Wo bist du alldieweil gewesen? Du bist überall und nirgendwo gewesen. Du warst auf Reisen, und dennoch standst du still da. Du gingst hügelaufwärts und hügelabwärts und hast dich nie gerührt. Du weißt weidlich, dass es inwendig in dir eine Stille gibt. Du scheidest nie von ihr, und deine Reise ist eine herzenstief-empfundene Reise der Einbildung. Du begabst dich auf einen Fantasieflug. Du hast dir eine Geschichte ausgedacht. Du wähnst, du würdest sie leben. Du schreibst ein Drehbuch, du produzierst es und führst dabei die Regie. Es ist dermaßen realistisch, du hältst es für wahr. Trotzdem hat deine Geschichte einen Beginn, eine Mitte, ein Ende und eine Moral von der Geschicht'. Und der Film ist vorüber. Es ist eine ziemlich detailreiche Handlung, die er erzählte. Sie ist faszinierend. Keine andere Erzählung kommt dieser gleich.

Du wirst den Film vergessen, dennoch ist er nicht getilgt. Dem Film deines Lebens zusehen hinterließ auf dir seine Spuren.

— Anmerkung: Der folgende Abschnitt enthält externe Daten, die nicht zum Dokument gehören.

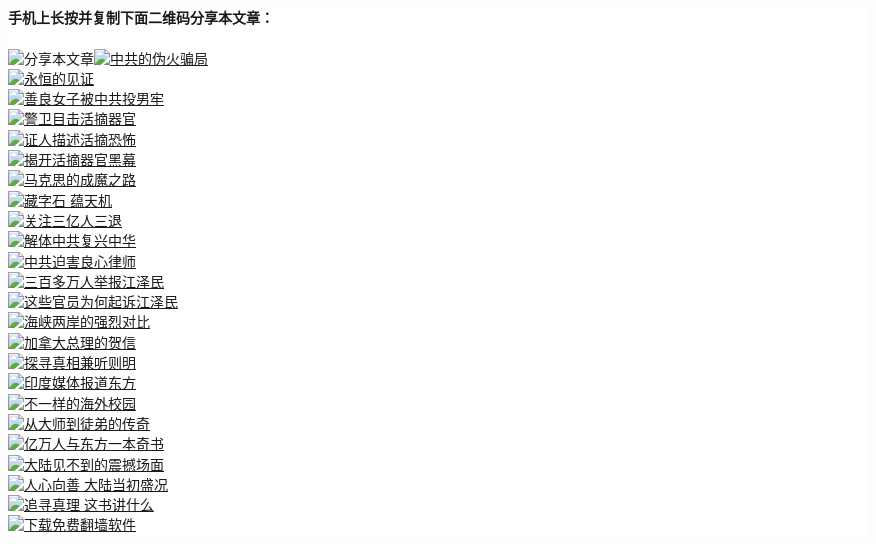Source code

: <strong>手机上长按并复制下面二维码分享本文章：</strong><br><br><img src="https://quickchart.io/qr?size=256&text=https://github.com/1992513/djy/blob/master/gb/17/7/22/n9452069.md%231" title="分享本文章"></td><td VALIGN=TOP><a href="https://github.com/1992513/djy/blob/master/gb/16/1/21/n4622075.md?dfh#1" target="_blank"><img src="https://raw.githubusercontent.com/1992513/djy/master/gb/300/wei-f1.jpg" title="中共的伪火骗局"  alt="中共的伪火骗局"></a><br><a href="https://github.com/1992513/www/blob/master/README.md?dfh#9" target="_blank"><img src="https://raw.githubusercontent.com/1992513/djy/master/gb/300/yong-h.jpg" title="永恒的见证"  alt="永恒的见证"></a><br><a href="https://github.com/1992513/djy/blob/master/gb/13/9/29/n3974789.md?dfh#1" target="_blank"><img src="https://raw.githubusercontent.com/1992513/djy/master/gb/300/shang-lnz.jpg" title="善良女子被中共投男牢"  alt="善良女子被中共投男牢"></a><br><a href="https://github.com/1992513/djy/blob/master/gb/16/3/16/n4663449.md?dfh#1" target="_blank"><img src="https://raw.githubusercontent.com/1992513/djy/master/gb/300/huo-z3.jpg" title="警卫目击活摘器官"  alt="警卫目击活摘器官"></a><br><a href="https://github.com/1992513/djy/blob/master/gb/16/8/7/n8177641.md?dfh#1" target="_blank"><img src="https://raw.githubusercontent.com/1992513/djy/master/gb/300/huo-z4.jpg" title="证人描述活摘恐怖"  alt="证人描述活摘恐怖"></a><br><a href="https://github.com/1992513/djy/blob/master/gb/10/4/19/n2881569.md?dfh#1" target="_blank"><img src="https://raw.githubusercontent.com/1992513/djy/master/gb/300/huo-z1.jpg" title="揭开活摘器官黑幕"  alt="揭开活摘器官黑幕"></a><br><a href="https://github.com/1992513/djy/blob/master/gb/10/11/7/n3077476.md?dfh#1" target="_blank"><img src="https://raw.githubusercontent.com/1992513/djy/master/gb/300/ma-ks.jpg" title="马克思的成魔之路"  alt="马克思的成魔之路"></a><br><a href="https://github.com/1992513/djy/blob/master/gb/14/6/9/n4173977.md?dfh#1" target="_blank"><img src="https://raw.githubusercontent.com/1992513/djy/master/gb/300/chang-zs.jpg" title="藏字石 蕴天机"  alt="藏字石 蕴天机"></a><br><a href="https://github.com/1992513/djy/blob/master/gb/18/5/10/n10381511.md?dfh#1" target="_blank"><img src="https://raw.githubusercontent.com/1992513/djy/master/gb/300/st1.jpg" title="关注三亿人三退"  alt="关注三亿人三退"></a><br><a href="https://github.com/1992513/djy/blob/master/gb/18/3/21/n10237682.md?dfh#1" target="_blank"><img src="https://raw.githubusercontent.com/1992513/djy/master/gb/300/jie-t.jpg" title="解体中共复兴中华"  alt="解体中共复兴中华"></a><br><a href="https://github.com/1992513/djy/blob/master/gb/9/2/9/n2422991.md?dfh#1" target="_blank"><img src="https://raw.githubusercontent.com/1992513/djy/master/gb/300/gao-zs.jpg" title="中共迫害良心律师"  alt="中共迫害良心律师"></a><br><a href="https://github.com/1992513/djy/blob/master/gb/18/12/9/n10900044.md?dfh#1" target="_blank"><img src="https://raw.githubusercontent.com/1992513/djy/master/gb/300/sj1.jpg" title="三百多万人举报江泽民"  alt="三百多万人举报江泽民"></a><br><a href="https://github.com/1992513/djy/blob/master/gb/18/8/28/n10672014.md?dfh#1" target="_blank"><img src="https://raw.githubusercontent.com/1992513/djy/master/gb/300/sj2.jpg" title="这些官员为何起诉江泽民"  alt="这些官员为何起诉江泽民"></a><br><a href="https://github.com/1992513/djy/blob/master/gb/8/12/18/n2367165.md?dfh#1" target="_blank"><img src="https://raw.githubusercontent.com/1992513/djy/master/gb/300/liangan.jpg" title="海峡两岸的强烈对比"  alt="海峡两岸的强烈对比"></a><br><a href="https://github.com/1992513/djy/blob/master/gb/15/12/10/n4593139.md?dfh#1" target="_blank"><img src="https://raw.githubusercontent.com/1992513/djy/master/gb/300/jia-ndzl.jpg" title="加拿大总理的贺信"  alt="加拿大总理的贺信"></a><br><a href="https://github.com/1992513/djy/blob/master/gb/11/6/17/n3289382.md?dfh#1" target="_blank"><img src="https://raw.githubusercontent.com/1992513/djy/master/gb/300/xiao-wd.jpg" title="探寻真相兼听则明"  alt="探寻真相兼听则明"></a><br><a href="https://github.com/1992513/djy/blob/master/gb/18/10/27/n10812623.md?dfh#1" target="_blank"><img src="https://raw.githubusercontent.com/1992513/djy/master/gb/300/yindu.jpg" title="印度媒体报道东方"  alt="印度媒体报道东方"></a><br><a href="https://github.com/1992513/djy/blob/master/gb/18/6/9/n10469652.md?dfh#1" target="_blank"><img src="https://raw.githubusercontent.com/1992513/djy/master/gb/300/xie-j.jpg" title="不一样的海外校园"  alt="不一样的海外校园"></a><br><a href="https://github.com/1992513/djy/blob/master/gb/7/4/5/n1669415.md?dfh#1" target="_blank"><img src="https://raw.githubusercontent.com/1992513/djy/master/gb/300/li-up.jpg" title="从大师到徒弟的传奇"  alt="从大师到徒弟的传奇"></a><br><a href="https://github.com/1992513/djy/blob/master/gb/17/5/26/n9191512.md?dfh#1" target="_blank"><img src="https://raw.githubusercontent.com/1992513/djy/master/gb/300/zfl2.jpg" title="亿万人与东方一本奇书"  alt="亿万人与东方一本奇书"></a><br><a href="https://github.com/1992513/djy/blob/master/gb/13/11/27/n4020290.md?dfh#1" target="_blank"><img src="https://raw.githubusercontent.com/1992513/djy/master/gb/300/zhen-h.jpg" title="大陆见不到的震撼场面"  alt="大陆见不到的震撼场面"></a><br><a href="https://github.com/1992513/djy/blob/master/gb/15/7/17/n4482910.md?dfh#1" target="_blank"><img src="https://raw.githubusercontent.com/1992513/djy/master/gb/300/dalu-sk.jpg" title="人心向善 大陆当初盛况"  alt="人心向善 大陆当初盛况"></a><br><a href="https://github.com/1992513/djy/blob/master/gb/19/1/5/n10955468.md?dfh#1" target="_blank"><img src="https://raw.githubusercontent.com/1992513/djy/master/gb/300/zfl1.jpg" title="追寻真理 这书讲什么"  alt="追寻真理 这书讲什么"></a><br><a href="https://github.com/1992513/www/blob/master/README.md?dfh#1" target="_blank"><img src="https://raw.githubusercontent.com/1992513/djy/master/gb/300/fq1.jpg" title="下载免费翻墙软件"  alt="下载免费翻墙软件"></a><br></td></tr></table>
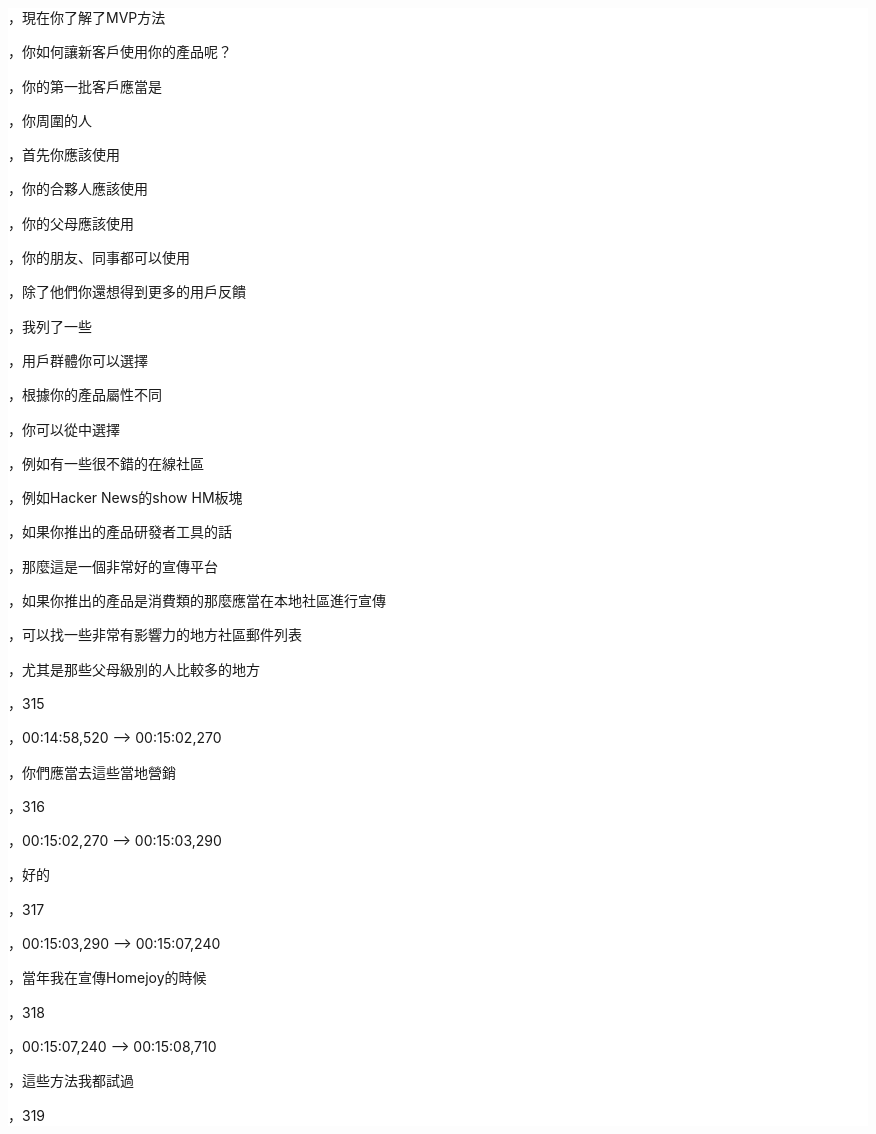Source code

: ，現在你了解了MVP方法

，你如何讓新客戶使用你的產品呢？

，你的第一批客戶應當是

，你周圍的​​人

，首先你應該使用

，你的合夥人應該使用

，你的父母應該使用

，你的朋友、同事都可以使用

，除了他們你還想得到更多的用戶反饋

，我列了一些

，用戶群體你可以選擇

，根據你的產品屬性不同

，你可以從中選擇

，例如有一些很不錯的在線社區

，例如Hacker News的show HM板塊

，如果你推出的產品研發者工具的話

，那麼這是一個非常好的宣傳平台

，如果你推出的產品是消費類的那麼應當在本地社區進行宣傳

，可以找一些非常有影響力的地方社區郵件列表

，尤其是那些父母級別的人比較多的地方

，315

，00:14:58,520 --> 00:15:0​​2,270

，你們應當去這些當地營銷

，316

，00:15:0​​2,270 --> 00:15:0​​3,290

，好的

，317

，00:15:0​​3,290 --> 00:15:0​​7,240

，當年我在宣傳Homejoy的時候

，318

，00:15:0​​7,240 --> 00:15:0​​8,710

，這些方法我都試過

，319
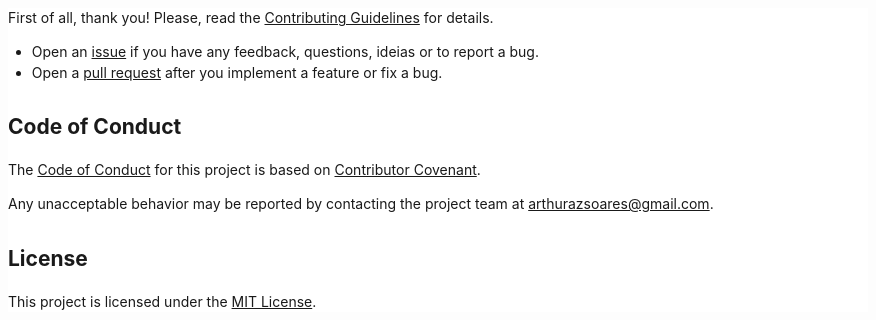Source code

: First of all, thank you! Please, read the
[Contributing Guidelines][contributing] for details.

- Open an [issue] if you have any feedback, questions, ideias or to report a bug.
- Open a [pull request] after you implement a feature or fix a bug.

## Code of Conduct

The [Code of Conduct] for this project is based on
[Contributor Covenant][conduct].

Any unacceptable behavior may be reported by contacting the project team at
[arthurazsoares@gmail.com][email].

## License
This project is licensed under the [MIT License].

[conduct]:          https://www.contributor-covenant.org
[pip]:              https://pypi.python.org/pypi
[setuptools]:       https://github.com/pypa/setuptools
[tox]:              https://tox.readthedocs.io
[nose]:             http://nose.readthedocs.io/en/latest
[rednose]:          https://github.com/JBKahn/rednose
[coverage]:         http://coverage.readthedocs.io/en/coverage-4.4.2/
[cloning]:          https://help.github.com/articles/cloning-a-repository
[urllib2]:          https://docs.python.org/2/library/urllib2.html#urllib2.urlopen
[urllib]:           https://docs.python.org/3/library/urllib.request.html#urllib.request.urlopen
[mock]:             https://docs.python.org/3/library/unittest.mock.html
[mock.patch]:       https://docs.python.org/3/library/unittest.mock.html#unittest.mock.patch
[ast]:              https://docs.python.org/3/library/ast.html#ast.literal_eval
[os]:               https://docs.python.org/3/library/os.html
[os.path]:          https://docs.python.org/3/library/os.path.html
[os.makedirs]:      https://docs.python.org/3/library/os.html#os.makedirs
[os.remove]:        https://docs.python.org/3/library/os.html#os.remove
[os.remove]:        https://docs.python.org/3/library/os.html#os.rename
[unittest]:         https://docs.python.org/3/library/unittest.html
[argparse]:         https://docs.python.org/3/library/argparse.html#argumentparser-objects
[defaultdict]:      https://docs.python.org/3/library/collections.html#collections.defaultdict
[future]:           https://docs.python.org/3/reference/simple_stmts.html#future-statements
[json.loads]:       https://docs.python.org/3/library/json.html#json.loads
[logging]:          https://docs.python.org/3/library/logging.html
[getLogger]:        https://docs.python.org/3/library/logging.html#logging.getLogger
[DEBUG]:            https://docs.python.org/3/library/logging.html#logging-levels
[Formatter]:        https://docs.python.org/3/library/logging.html#logging.Formatter
[getLevelName]:     https://docs.python.org/3/library/logging.html#logging.getLevelName
[StreamHandler]:    https://docs.python.org/3/library/logging.handlers.html#streamhandler
[FileHandler]:      https://docs.python.org/3/library/logging.handlers.html#filehandler

[dota2]:            http://dota2.com
[dota2 news]:       https://www.dota2.com/news/updates

[email]:            mailto:arthurazsoares@gmail.com
[html]:             https://arthurazs.github.io/dotapatch/707d.html
[Arthur Zopellaro]: https://github.com/arthurazs
[repository]:       https://github.com/arthurazs/dotapatch
[pull request]:     https://github.com/arthurazs/dotapatch/compare
[projects]:         https://github.com/arthurazs/dotapatch/projects
[releases]:         https://github.com/arthurazs/dotapatch/releases
[issue]:            https://github.com/arthurazs/dotapatch/issues/new
[MIT License]:      https://github.com/arthurazs/dotapatch/blob/master/LICENSE
[Code of Conduct]:  https://github.com/arthurazs/dotapatch/blob/master/CODE_OF_CONDUCT.md
[contributing]:     https://github.com/arthurazs/dotapatch/blob/master/CONTRIBUTING.md

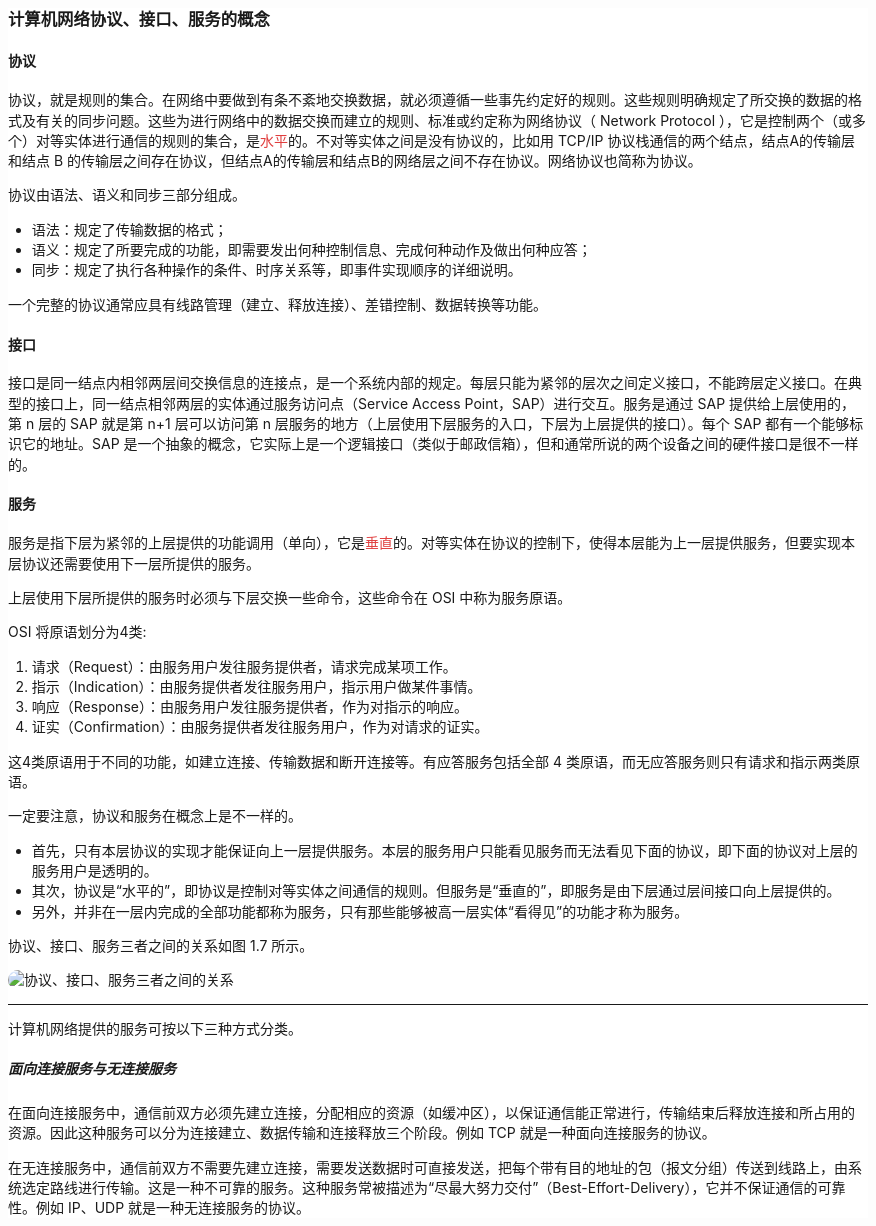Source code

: ### 计算机网络协议、接口、服务的概念

#### 协议

协议，就是规则的集合。在网络中要做到有条不紊地交换数据，就必须遵循一些事先约定好的规则。这些规则明确规定了所交换的数据的格式及有关的同步问题。这些为进行网络中的数据交换而建立的规则、标准或约定称为网络协议（ Network Protocol ），它是控制两个（或多个）对等实体进行通信的规则的集合，是<font color="#e03e3e">水平</font>的。不对等实体之间是没有协议的，比如用 TCP/IP 协议栈通信的两个结点，结点A的传输层和结点 B 的传输层之间存在协议，但结点A的传输层和结点B的网络层之间不存在协议。网络协议也简称为协议。

协议由语法、语义和同步三部分组成。

- 语法：规定了传输数据的格式；
- 语义：规定了所要完成的功能，即需要发出何种控制信息、完成何种动作及做出何种应答；
- 同步：规定了执行各种操作的条件、时序关系等，即事件实现顺序的详细说明。

一个完整的协议通常应具有线路管理（建立、释放连接）、差错控制、数据转换等功能。

#### 接口

接口是同一结点内相邻两层间交换信息的连接点，是一个系统内部的规定。每层只能为紧邻的层次之间定义接口，不能跨层定义接口。在典型的接口上，同一结点相邻两层的实体通过服务访问点（Service Access Point，SAP）进行交互。服务是通过 SAP 提供给上层使用的，第 n 层的 SAP 就是第 n+1 层可以访问第 n 层服务的地方（上层使用下层服务的入口，下层为上层提供的接口）。每个 SAP 都有一个能够标识它的地址。SAP 是一个抽象的概念，它实际上是一个逻辑接口（类似于邮政信箱），但和通常所说的两个设备之间的硬件接口是很不一样的。

#### 服务

服务是指下层为紧邻的上层提供的功能调用（单向），它是<font color="#e03e3e">垂直</font>的。对等实体在协议的控制下，使得本层能为上一层提供服务，但要实现本层协议还需要使用下一层所提供的服务。

上层使用下层所提供的服务时必须与下层交换一些命令，这些命令在 OSI 中称为服务原语。

OSI 将原语划分为4类:

1. 请求（Request）：由服务用户发往服务提供者，请求完成某项工作。
2. 指示（Indication）：由服务提供者发往服务用户，指示用户做某件事情。
3. 响应（Response）：由服务用户发往服务提供者，作为对指示的响应。
4. 证实（Confirmation）：由服务提供者发往服务用户，作为对请求的证实。

这4类原语用于不同的功能，如建立连接、传输数据和断开连接等。有应答服务包括全部 4 类原语，而无应答服务则只有请求和指示两类原语。

一定要注意，协议和服务在概念上是不一样的。

- 首先，只有本层协议的实现才能保证向上一层提供服务。本层的服务用户只能看见服务而无法看见下面的协议，即下面的协议对上层的服务用户是透明的。
- 其次，协议是“水平的”，即协议是控制对等实体之间通信的规则。但服务是“垂直的”，即服务是由下层通过层间接口向上层提供的。
- 另外，并非在一层内完成的全部功能都称为服务，只有那些能够被高一层实体“看得见”的功能才称为服务。

协议、接口、服务三者之间的关系如图 1.7 所示。

<img src="https://halo-blog-img.oss-cn-hangzhou.aliyuncs.com/%E8%AE%A1%E7%AE%97%E6%9C%BA%E7%BD%91%E7%BB%9C/%E5%8D%8F%E8%AE%AE%E3%80%81%E6%8E%A5%E5%8F%A3%E3%80%81%E6%9C%8D%E5%8A%A1%E4%B8%89%E8%80%85%E4%B9%8B%E9%97%B4%E7%9A%84%E5%85%B3%E7%B3%BB.png" alt="协议、接口、服务三者之间的关系" style="object-fit: cover; border-radius: 10px; width: 80%;" />

---

计算机网络提供的服务可按以下三种方式分类。

##### 面向连接服务与无连接服务

在面向连接服务中，通信前双方必须先建立连接，分配相应的资源（如缓冲区），以保证通信能正常进行，传输结束后释放连接和所占用的资源。因此这种服务可以分为连接建立、数据传输和连接释放三个阶段。例如 TCP 就是一种面向连接服务的协议。

在无连接服务中，通信前双方不需要先建立连接，需要发送数据时可直接发送，把每个带有目的地址的包（报文分组）传送到线路上，由系统选定路线进行传输。这是一种不可靠的服务。这种服务常被描述为“尽最大努力交付”（Best-Effort-Delivery），它并不保证通信的可靠性。例如 IP、UDP 就是一种无连接服务的协议。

Sobald du die Küste erreichst, ist alles, was du erkennst, die Küste. Sie ist dir eine vertraute Küste. Sie wird Himmel genannt. Sie wird Zuhause genannt. Sie ist nicht schlechterdings eine Einkehr-Station. Du wirst möglicherweise um eine weitere Betrauung auf der Erde nachsuchen. Du bist ein Freiwilliger, das ist dir klar. Du stellst dich freiwillig zur Verfügung, ein Engel im Himmel und ein Engel auf Erden zu sein, und du dienst, und du dienst, und mithin wird dir aufgewartet.